Bu kitap birbirlerini deliler gibi seven bir erkek ve bir kadının sıra dışı ve aşk dolu hikayesidir. Karısına aşık olan adam tamamen bir yanlış anlaşılmanın kurbanı olmuş ve evden uzakta olduğu bir sırada hakkında yasak bir aşk yaşadığına dair dedikodu çıkmıştır. Karısını ikna etmek için her türlü mücadeleyi veren ve bu arada ağır yaralanarak hastanede tedavi gören bu adam acaba içine düştüğü bu dedikodudan kendisini kurtarabilecek mi? Hayatı boyunca karısından başka hiçbir kadını sevmemiş ve karısını aldatmadığı halde dedikodu kurbanı olmuş bu adamın çabalamaları sonuç verecek ve bu mutlu ve birbirine aşık çift eski günlerine dönebilecek mi?
Bir aşk ancak bu kadar güzel anlatılır. Bir solukta okuyacağınız bu kitap size aşkı yeniden yaşatacak…
***
Kesinlikle küçük kadınlar olmayan Darleen ve Cassie için…
Birinci Kısım
Jo üzgünce, “Babamız yok, uzun bir süre de olmayacak” dedi. “Belki de asla” dememişti ancak her biri uzaktaki, savaşın olduğu yerdeki babalarını düşünerek bunu akıllarına getirmişlerdi.

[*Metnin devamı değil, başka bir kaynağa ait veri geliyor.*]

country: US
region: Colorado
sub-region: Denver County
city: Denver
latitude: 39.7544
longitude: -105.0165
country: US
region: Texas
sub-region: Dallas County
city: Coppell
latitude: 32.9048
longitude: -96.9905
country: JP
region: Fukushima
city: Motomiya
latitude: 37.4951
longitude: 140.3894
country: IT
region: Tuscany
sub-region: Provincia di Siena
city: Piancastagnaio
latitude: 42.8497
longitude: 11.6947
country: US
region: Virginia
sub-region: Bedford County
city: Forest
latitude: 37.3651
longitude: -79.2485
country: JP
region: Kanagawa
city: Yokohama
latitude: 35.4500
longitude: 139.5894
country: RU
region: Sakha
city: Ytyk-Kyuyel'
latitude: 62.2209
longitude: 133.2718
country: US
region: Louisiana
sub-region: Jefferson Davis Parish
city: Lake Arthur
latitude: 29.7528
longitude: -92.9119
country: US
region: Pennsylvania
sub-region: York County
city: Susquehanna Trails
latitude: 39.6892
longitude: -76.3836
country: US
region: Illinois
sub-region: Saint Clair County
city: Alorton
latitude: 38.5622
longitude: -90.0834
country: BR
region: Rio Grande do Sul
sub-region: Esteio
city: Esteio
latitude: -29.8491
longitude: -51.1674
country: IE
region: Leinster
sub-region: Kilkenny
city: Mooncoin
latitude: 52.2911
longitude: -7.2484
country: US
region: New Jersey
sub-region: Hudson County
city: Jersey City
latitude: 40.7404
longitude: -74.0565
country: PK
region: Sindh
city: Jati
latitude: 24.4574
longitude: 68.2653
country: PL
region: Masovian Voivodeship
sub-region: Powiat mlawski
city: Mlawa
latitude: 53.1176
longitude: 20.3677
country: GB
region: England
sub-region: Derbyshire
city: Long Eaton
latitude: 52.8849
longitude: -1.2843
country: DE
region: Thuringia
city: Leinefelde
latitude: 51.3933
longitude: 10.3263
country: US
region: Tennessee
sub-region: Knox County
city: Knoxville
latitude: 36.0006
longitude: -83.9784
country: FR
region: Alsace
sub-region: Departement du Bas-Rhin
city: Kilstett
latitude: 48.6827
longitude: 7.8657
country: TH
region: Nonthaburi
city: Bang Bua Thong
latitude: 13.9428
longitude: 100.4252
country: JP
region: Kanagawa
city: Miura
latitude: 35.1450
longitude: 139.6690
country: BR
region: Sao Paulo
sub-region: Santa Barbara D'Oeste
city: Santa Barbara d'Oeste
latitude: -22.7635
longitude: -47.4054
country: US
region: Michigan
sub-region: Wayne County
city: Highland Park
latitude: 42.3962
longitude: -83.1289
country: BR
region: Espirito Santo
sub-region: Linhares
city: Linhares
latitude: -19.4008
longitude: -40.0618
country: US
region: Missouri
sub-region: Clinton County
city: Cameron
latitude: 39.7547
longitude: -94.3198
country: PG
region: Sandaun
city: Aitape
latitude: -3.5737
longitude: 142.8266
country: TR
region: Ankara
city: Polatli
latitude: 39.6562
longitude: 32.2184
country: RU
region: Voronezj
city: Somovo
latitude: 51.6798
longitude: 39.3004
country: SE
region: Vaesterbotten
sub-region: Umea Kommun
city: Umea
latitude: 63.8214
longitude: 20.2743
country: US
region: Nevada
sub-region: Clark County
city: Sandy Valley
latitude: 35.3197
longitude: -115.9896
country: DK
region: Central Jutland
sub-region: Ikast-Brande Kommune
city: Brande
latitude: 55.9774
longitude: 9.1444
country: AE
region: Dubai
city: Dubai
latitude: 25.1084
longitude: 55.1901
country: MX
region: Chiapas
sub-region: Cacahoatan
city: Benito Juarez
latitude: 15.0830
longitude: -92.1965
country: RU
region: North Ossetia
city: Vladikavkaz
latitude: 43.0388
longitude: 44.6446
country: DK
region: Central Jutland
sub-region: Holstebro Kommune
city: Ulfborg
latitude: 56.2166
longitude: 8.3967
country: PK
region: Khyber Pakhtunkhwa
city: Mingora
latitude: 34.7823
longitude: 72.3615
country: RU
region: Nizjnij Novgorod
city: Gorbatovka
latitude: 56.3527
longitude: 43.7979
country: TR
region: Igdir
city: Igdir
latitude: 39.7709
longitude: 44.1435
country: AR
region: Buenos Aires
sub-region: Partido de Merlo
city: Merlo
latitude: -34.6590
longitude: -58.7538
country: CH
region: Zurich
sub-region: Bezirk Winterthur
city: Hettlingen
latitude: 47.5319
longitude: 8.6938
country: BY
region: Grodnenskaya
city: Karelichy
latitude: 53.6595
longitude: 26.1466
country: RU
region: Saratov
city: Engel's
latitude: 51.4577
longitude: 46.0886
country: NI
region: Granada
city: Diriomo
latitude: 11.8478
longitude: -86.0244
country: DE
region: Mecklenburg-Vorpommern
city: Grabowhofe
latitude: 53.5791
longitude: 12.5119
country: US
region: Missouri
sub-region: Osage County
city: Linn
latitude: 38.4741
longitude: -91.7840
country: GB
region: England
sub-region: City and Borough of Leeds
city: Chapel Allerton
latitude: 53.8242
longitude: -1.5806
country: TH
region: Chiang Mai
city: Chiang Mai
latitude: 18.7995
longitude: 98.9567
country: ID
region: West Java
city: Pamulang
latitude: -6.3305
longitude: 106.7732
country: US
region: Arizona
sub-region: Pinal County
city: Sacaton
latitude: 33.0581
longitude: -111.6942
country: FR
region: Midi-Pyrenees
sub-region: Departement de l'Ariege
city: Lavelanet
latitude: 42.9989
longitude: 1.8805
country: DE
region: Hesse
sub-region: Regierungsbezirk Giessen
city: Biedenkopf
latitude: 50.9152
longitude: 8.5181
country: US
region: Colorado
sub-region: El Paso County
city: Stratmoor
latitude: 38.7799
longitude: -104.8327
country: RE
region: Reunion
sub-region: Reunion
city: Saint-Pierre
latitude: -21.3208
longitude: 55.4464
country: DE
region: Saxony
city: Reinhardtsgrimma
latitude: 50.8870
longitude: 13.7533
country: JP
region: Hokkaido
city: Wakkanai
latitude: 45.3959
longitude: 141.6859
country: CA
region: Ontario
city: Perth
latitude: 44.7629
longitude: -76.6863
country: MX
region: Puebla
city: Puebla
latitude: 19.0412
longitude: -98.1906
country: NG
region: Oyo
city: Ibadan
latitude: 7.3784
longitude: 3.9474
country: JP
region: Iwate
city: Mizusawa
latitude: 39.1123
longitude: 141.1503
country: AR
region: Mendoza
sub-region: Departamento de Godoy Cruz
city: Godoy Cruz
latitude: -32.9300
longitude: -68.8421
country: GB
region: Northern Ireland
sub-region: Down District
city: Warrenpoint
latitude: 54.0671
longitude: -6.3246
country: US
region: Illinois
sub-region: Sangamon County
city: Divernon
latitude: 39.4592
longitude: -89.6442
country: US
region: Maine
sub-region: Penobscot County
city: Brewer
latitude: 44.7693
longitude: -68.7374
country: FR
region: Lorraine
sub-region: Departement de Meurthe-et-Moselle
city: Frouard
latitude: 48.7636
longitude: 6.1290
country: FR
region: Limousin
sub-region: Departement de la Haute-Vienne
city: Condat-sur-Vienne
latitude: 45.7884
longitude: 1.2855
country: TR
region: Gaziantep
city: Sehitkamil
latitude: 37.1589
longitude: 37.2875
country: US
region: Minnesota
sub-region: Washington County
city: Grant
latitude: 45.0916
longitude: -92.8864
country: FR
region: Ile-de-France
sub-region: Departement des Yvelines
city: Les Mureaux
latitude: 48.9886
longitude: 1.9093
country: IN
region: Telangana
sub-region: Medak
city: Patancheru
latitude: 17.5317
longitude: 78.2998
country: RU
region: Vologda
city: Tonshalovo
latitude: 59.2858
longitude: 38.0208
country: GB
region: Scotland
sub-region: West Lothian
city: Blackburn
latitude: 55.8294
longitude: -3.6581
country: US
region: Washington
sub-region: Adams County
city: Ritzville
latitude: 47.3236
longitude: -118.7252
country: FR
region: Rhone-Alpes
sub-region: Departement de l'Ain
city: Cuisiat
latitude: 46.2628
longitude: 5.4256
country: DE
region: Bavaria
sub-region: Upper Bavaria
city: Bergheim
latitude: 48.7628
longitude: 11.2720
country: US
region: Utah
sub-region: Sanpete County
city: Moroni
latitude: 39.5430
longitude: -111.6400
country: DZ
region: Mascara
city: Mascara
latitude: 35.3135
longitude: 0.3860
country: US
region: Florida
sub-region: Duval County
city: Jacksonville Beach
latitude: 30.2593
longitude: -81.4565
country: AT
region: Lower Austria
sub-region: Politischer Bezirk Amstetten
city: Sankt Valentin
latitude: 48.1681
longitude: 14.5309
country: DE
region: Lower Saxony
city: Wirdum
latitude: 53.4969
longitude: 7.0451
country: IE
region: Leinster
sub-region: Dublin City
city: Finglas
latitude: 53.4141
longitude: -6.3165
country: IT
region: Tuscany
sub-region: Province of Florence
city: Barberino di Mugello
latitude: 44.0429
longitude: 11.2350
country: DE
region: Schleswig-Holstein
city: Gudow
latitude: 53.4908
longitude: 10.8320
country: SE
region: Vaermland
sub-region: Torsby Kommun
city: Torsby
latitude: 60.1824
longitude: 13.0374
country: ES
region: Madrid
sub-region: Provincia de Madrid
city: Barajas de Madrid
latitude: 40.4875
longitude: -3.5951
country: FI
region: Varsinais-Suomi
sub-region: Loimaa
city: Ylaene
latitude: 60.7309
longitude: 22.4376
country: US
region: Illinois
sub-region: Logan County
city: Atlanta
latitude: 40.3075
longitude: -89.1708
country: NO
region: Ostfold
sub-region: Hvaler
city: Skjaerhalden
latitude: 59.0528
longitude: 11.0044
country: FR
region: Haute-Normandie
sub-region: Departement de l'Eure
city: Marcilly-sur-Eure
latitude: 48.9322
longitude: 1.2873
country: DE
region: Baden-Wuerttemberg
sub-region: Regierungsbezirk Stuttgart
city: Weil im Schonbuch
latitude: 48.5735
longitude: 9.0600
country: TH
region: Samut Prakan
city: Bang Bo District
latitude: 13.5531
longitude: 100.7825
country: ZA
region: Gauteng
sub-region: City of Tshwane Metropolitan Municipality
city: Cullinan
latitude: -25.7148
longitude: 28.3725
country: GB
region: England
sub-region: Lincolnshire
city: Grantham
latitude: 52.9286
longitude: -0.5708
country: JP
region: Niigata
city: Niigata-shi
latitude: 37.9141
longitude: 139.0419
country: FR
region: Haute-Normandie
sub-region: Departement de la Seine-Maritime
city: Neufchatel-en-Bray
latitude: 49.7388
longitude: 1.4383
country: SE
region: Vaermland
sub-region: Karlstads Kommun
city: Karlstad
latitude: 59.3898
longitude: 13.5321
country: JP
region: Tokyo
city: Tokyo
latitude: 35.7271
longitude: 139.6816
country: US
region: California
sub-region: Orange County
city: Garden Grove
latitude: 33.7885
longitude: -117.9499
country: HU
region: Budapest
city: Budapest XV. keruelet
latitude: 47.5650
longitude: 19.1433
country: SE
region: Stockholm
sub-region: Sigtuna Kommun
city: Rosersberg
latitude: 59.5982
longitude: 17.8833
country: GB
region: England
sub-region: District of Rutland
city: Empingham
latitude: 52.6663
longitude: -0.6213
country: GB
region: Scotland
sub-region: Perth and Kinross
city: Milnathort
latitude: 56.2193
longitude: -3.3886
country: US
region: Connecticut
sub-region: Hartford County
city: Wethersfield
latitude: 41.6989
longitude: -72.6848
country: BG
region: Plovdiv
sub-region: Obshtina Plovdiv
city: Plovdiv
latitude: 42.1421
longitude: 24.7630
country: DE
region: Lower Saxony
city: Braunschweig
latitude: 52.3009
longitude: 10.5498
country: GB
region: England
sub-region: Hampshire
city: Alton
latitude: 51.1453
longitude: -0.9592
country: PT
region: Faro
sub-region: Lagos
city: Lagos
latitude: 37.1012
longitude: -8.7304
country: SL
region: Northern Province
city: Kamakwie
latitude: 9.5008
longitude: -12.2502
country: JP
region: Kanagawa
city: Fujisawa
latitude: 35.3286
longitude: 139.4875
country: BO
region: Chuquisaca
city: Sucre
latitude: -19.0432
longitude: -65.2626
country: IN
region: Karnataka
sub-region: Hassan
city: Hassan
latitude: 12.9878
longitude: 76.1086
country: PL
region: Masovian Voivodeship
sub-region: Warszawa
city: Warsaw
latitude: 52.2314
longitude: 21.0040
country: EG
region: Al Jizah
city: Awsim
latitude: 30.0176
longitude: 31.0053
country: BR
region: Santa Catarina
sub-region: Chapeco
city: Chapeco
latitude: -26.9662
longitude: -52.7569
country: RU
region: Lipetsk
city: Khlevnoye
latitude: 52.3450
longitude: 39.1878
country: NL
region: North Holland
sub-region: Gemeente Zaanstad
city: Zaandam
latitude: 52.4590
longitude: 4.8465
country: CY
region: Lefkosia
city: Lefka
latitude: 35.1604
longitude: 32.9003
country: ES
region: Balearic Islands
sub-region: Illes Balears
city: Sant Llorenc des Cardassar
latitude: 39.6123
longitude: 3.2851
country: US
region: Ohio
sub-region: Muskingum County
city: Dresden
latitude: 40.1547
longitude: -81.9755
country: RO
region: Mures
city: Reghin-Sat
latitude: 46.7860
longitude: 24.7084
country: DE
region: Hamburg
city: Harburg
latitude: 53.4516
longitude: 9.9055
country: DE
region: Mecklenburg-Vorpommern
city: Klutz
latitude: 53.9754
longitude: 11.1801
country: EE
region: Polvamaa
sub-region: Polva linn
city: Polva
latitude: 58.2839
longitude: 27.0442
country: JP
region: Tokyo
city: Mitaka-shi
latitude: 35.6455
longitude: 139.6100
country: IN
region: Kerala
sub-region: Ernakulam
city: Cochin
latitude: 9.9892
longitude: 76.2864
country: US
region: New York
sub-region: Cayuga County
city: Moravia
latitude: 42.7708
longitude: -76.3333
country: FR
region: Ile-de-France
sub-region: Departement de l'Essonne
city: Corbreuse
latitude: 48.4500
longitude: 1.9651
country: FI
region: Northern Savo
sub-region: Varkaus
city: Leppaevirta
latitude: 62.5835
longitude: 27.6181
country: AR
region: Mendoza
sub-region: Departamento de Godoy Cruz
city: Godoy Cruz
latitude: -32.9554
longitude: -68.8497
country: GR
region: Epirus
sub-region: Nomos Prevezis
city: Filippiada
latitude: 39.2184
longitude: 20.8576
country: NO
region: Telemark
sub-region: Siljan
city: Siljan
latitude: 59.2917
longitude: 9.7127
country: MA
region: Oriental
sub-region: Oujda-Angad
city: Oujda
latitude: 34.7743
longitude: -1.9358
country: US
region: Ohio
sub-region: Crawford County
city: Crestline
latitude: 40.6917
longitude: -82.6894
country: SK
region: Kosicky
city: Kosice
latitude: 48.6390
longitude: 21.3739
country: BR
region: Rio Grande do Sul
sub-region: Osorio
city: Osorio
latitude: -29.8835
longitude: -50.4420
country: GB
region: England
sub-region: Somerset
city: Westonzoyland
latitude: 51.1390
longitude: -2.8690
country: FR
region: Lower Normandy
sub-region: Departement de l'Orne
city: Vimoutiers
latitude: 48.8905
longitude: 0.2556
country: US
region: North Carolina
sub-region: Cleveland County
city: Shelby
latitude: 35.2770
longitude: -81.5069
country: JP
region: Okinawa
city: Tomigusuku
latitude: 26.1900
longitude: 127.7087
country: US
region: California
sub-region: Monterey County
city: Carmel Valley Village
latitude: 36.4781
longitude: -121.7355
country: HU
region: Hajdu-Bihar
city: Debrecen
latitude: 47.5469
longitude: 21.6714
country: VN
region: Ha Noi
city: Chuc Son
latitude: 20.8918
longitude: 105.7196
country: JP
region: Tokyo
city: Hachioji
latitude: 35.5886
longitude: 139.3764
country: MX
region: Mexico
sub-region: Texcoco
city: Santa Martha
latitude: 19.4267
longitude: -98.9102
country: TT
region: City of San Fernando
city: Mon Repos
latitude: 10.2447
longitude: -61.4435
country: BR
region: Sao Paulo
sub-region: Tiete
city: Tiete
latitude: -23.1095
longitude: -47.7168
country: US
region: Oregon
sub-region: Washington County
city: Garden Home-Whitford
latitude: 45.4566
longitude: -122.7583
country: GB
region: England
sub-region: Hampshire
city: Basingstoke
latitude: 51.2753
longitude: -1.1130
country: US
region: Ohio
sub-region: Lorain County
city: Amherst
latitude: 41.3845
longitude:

Lousia May Alcott, Küçük Kadınlar
BİRİNCİ BÖLÜM
Virginia Zorlu Bir Yoldur
21 Ekim, 1861
Ona şunları yazıyorum: Gökyüzü bu gece bulutlarla süslendi. Batan güneş, bulutların karışık kenarlarını sanki gökyüzü değerli ipliklerle işlenmiş gibi yaldızlayıp, süslemişti. Sonra sürekli akan ve ağrıyan gözümü silmek için duruyorum. Yazdığım satır belki biraz gösterişli olmuştu ama önemli değil: O nazik bir eleştirmendir. Kurumuş balgam kalıntılarıyla benek benek olan yazdığım elim yorgunluktan titriyor. Çirkin yazım için beni affet, çünkü ilerleyen bir ordu düşünme ve yazışma için rahat bir yer sağlamıyor (Umarım benim sevgili genç yazarım bütün güzel işleri arasında benim küçük çalışma odamdan faydalanıyordur ve alışılagelmiş yerinde kısa bir süre olmaması onun dost canlısı farelerini kıskandırmaz). Yine de adamlar bir arada şakalaşıp ocak ateşlerini yakarken büyük bir ağacın sağladığı sığınağın altında oturmak bana bir parça huzur veriyor. Sen ve kızların çok düşünceli bir şekilde bana gönderdiğiniz kucak yazı tahtasında yazıyorum, mürekkep stokumu dökmüş olsam da daha fazla göndermeyi dert etmene gerek yok, çünkü buradaki adamlardan biri mürekkep yerine kullanabileceğim mevsimin son böğürtlenlerinden yapılmış işe yarar bir tarif verdi. Böylelikle sana “tatlı kelimeler” gönderebiliyorum.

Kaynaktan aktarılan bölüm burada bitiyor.